TASK DESCRIPTION:
Copy out every line of the records in which "down" can be found.

RAW DATA:
++++++++++
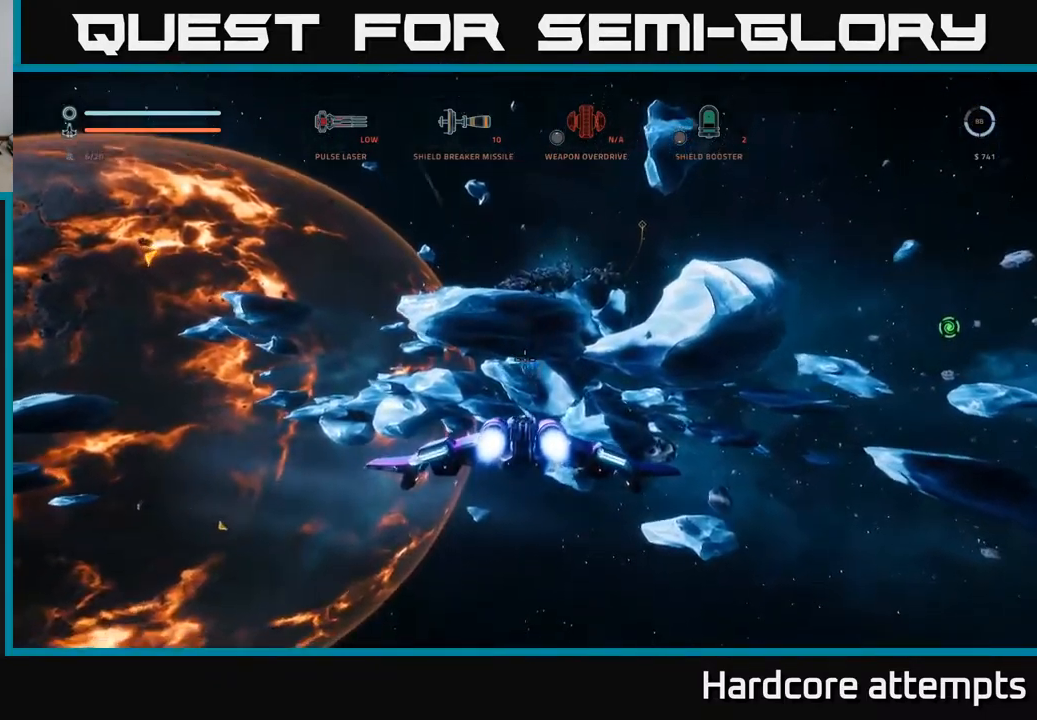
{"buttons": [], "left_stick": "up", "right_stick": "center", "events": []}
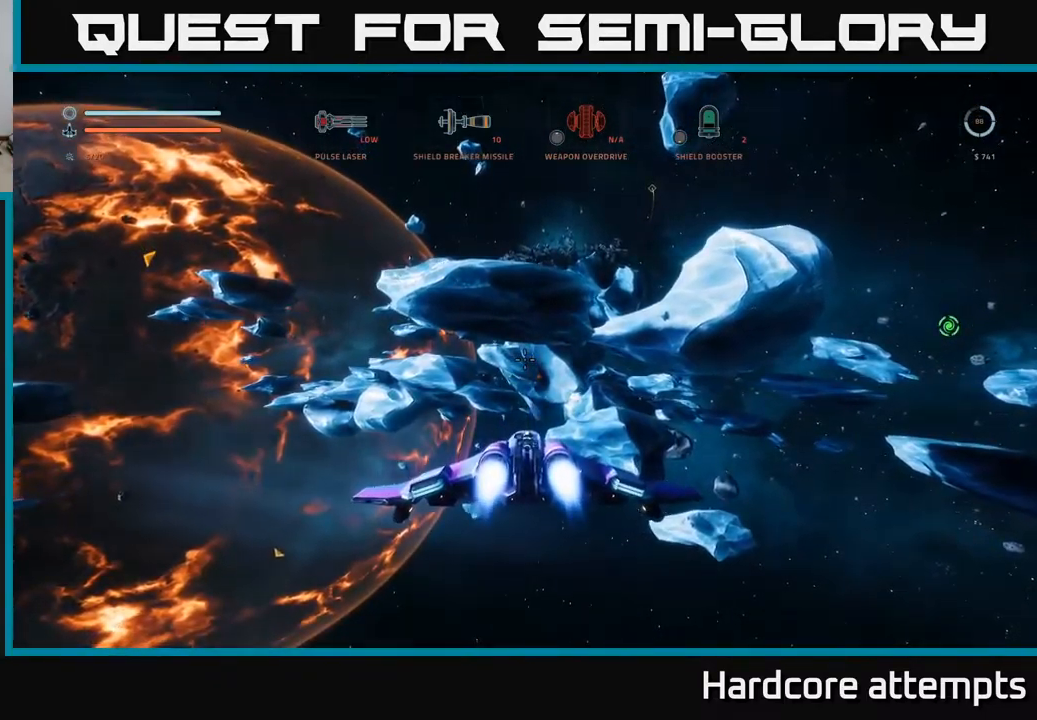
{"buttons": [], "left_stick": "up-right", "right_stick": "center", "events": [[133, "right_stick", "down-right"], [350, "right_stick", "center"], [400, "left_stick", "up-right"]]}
++++++++++
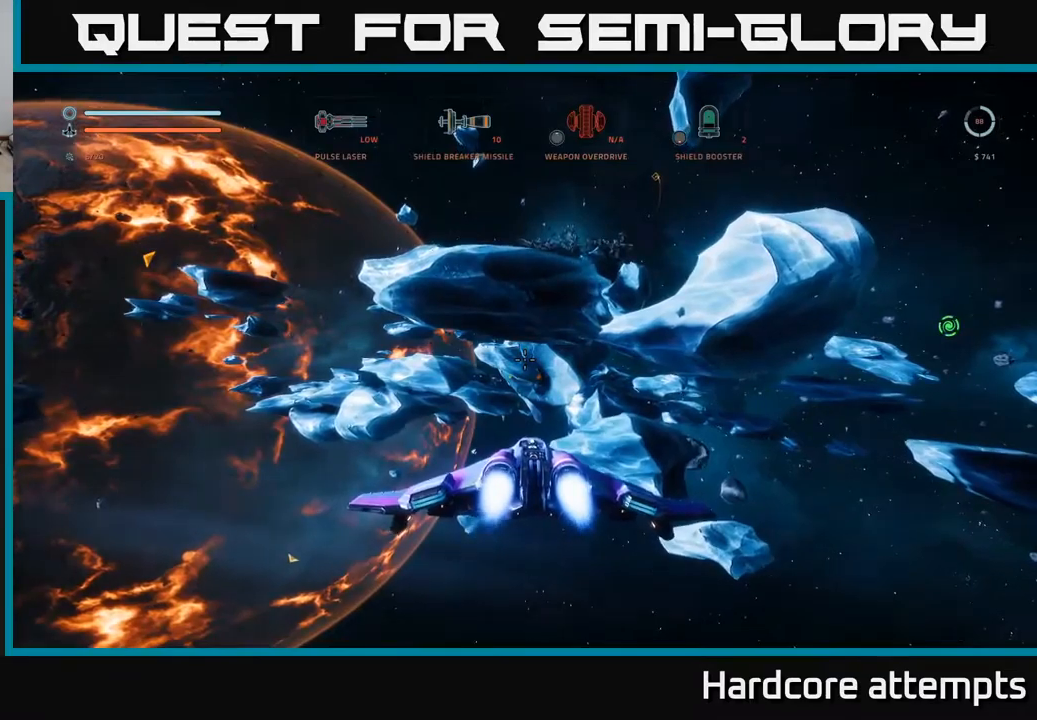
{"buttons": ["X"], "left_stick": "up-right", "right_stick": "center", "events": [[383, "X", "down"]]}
++++++++++
ANSWER TO THE PROBLEM:
{"buttons": [], "left_stick": "up-right", "right_stick": "center", "events": [[133, "right_stick", "down-right"], [350, "right_stick", "center"], [400, "left_stick", "up-right"]]}
{"buttons": ["X"], "left_stick": "up-right", "right_stick": "center", "events": [[383, "X", "down"]]}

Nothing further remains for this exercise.